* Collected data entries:
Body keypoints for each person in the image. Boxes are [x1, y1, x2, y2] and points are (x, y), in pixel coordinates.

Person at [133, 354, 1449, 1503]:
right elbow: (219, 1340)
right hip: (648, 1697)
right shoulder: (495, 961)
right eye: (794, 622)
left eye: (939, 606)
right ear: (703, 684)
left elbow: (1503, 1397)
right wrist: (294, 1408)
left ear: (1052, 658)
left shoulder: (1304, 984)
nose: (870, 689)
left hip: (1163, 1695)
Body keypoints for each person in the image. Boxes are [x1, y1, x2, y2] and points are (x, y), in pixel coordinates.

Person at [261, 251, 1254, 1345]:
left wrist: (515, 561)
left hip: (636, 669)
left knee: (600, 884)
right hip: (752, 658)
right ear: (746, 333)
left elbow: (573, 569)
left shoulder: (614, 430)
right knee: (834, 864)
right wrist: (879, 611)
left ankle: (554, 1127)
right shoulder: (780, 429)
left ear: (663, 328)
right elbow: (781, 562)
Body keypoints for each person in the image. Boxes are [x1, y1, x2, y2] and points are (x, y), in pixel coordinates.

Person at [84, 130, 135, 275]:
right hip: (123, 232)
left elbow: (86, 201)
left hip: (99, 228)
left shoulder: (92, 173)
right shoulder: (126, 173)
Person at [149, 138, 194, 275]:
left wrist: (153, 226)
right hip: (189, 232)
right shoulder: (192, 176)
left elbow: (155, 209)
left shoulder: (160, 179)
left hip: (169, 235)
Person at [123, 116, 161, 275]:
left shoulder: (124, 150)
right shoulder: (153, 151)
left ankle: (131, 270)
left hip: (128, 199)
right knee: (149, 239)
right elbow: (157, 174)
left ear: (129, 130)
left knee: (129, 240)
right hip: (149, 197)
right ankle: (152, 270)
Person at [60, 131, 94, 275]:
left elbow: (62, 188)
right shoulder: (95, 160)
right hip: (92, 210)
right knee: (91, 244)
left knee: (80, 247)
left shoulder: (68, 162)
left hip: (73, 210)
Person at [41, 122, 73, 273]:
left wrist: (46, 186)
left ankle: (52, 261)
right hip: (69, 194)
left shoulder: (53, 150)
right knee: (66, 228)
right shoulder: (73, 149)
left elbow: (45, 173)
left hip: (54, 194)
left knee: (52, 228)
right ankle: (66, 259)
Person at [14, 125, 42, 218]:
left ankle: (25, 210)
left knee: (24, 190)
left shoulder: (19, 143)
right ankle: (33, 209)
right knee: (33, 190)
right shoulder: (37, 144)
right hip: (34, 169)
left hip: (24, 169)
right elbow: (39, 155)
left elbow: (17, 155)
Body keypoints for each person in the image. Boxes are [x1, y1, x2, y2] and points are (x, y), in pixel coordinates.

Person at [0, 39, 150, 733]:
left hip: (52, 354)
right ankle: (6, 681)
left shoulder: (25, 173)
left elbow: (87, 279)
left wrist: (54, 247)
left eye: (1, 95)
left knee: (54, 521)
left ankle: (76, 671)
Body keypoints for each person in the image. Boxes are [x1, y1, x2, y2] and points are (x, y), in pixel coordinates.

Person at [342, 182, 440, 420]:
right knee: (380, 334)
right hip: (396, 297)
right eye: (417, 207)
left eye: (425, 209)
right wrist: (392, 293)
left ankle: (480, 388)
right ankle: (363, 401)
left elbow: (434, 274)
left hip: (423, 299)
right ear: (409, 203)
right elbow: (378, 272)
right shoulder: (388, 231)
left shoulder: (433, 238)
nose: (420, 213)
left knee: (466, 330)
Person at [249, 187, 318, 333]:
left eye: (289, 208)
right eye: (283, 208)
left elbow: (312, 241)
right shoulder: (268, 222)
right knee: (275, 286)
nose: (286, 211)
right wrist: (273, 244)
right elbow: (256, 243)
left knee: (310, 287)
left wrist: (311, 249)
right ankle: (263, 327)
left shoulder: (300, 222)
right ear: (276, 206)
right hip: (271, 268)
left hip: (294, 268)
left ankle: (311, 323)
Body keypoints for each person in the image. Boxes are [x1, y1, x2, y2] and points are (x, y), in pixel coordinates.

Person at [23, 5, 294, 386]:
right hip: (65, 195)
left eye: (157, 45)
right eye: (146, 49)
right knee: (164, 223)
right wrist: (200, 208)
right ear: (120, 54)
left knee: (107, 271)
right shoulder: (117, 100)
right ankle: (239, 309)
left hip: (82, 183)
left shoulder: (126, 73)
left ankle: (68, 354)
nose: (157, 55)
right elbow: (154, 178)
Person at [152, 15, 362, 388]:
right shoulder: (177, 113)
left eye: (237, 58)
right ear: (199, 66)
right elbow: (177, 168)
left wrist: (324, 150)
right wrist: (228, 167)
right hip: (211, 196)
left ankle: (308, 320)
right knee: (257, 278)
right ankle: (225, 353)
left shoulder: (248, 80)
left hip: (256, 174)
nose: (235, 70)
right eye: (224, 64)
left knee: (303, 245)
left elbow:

* Work instruction:
If a line falls between the first line of the records and the line containing "left eye: (939, 606)", inclusive, repeat it exactly; leave out all others.

* Answer:
Body keypoints for each person in the image. Boxes are [x1, y1, x2, y2] and points are (x, y), in pixel coordinates.

Person at [133, 354, 1449, 1503]:
right elbow: (219, 1340)
right hip: (648, 1697)
right shoulder: (495, 961)
right eye: (794, 622)
left eye: (939, 606)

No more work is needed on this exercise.